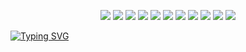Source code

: <p align="center">
  <img src="https://img.shields.io/badge/SAP-%2300BFFF.svg?style=plastic&logo=sap&logoColor=white"/>
  <img src="https://img.shields.io/badge/Kaggle-20BEFF?style=plastic&logo=Kaggle&logoColor=white"/>
  <img src="https://img.shields.io/badge/TensorFlow-FF6F00?style=plastic&logo=tensorflow&logoColor=white"/>
  <img src="https://img.shields.io/badge/Docker-2496ED?style=plastic&logo=docker&logoColor=white"/>
  <img src="https://img.shields.io/badge/JavaScript-F7DF1E?style=plastic&logo=javascript&logoColor=black"/>
  <img src="https://img.shields.io/badge/Node.js-43853D?style=plastic&logo=node.js&logoColor=white"/>
  <img src="https://img.shields.io/badge/Express.js-%23404d59.svg?style=plastic&logo=express&logoColor=%2361DAFB"/>
  <img src="https://img.shields.io/badge/NPM-%23000000.svg?style=plastic&logo=npm&logoColor=white"/>
  <img src="https://img.shields.io/badge/Redux-764ABC?style=plastic&logo=redux&logoColor=white"/>
  <img src="https://img.shields.io/badge/MongoDB-4EA94B?style=plastic&logo=mongodb&logoColor=white"/>
  <img src="https://img.shields.io/badge/WSL-006400?style=plastic&logo=linux&logoColor=white"/>
</p>

<a href="https://git.io/typing-svg">
  <img src="https://readme-typing-svg.herokuapp.com/?lines=it+was+working+...+until+you+looked.;99%+done+(trust+me)&center=true&font=Fira+Code&size=22&color=007AFF&width=600&height=50" alt="Typing SVG" />
</a>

========================================

§ **Work instructions**
Rewrite the source text from the data above, substituting "flat" for every occurrence of "plastic" and changing nothing else. Leave out the picture.

§ **Task answer**
Source code

: <p align="center">
  <img src="https://img.shields.io/badge/SAP-%2300BFFF.svg?style=flat&logo=sap&logoColor=white"/>
  <img src="https://img.shields.io/badge/Kaggle-20BEFF?style=flat&logo=Kaggle&logoColor=white"/>
  <img src="https://img.shields.io/badge/TensorFlow-FF6F00?style=flat&logo=tensorflow&logoColor=white"/>
  <img src="https://img.shields.io/badge/Docker-2496ED?style=flat&logo=docker&logoColor=white"/>
  <img src="https://img.shields.io/badge/JavaScript-F7DF1E?style=flat&logo=javascript&logoColor=black"/>
  <img src="https://img.shields.io/badge/Node.js-43853D?style=flat&logo=node.js&logoColor=white"/>
  <img src="https://img.shields.io/badge/Express.js-%23404d59.svg?style=flat&logo=express&logoColor=%2361DAFB"/>
  <img src="https://img.shields.io/badge/NPM-%23000000.svg?style=flat&logo=npm&logoColor=white"/>
  <img src="https://img.shields.io/badge/Redux-764ABC?style=flat&logo=redux&logoColor=white"/>
  <img src="https://img.shields.io/badge/MongoDB-4EA94B?style=flat&logo=mongodb&logoColor=white"/>
  <img src="https://img.shields.io/badge/WSL-006400?style=flat&logo=linux&logoColor=white"/>
</p>

<a href="https://git.io/typing-svg">
  <img src="https://readme-typing-svg.herokuapp.com/?lines=it+was+working+...+until+you+looked.;99%+done+(trust+me)&center=true&font=Fira+Code&size=22&color=007AFF&width=600&height=50" alt="Typing SVG" />
</a>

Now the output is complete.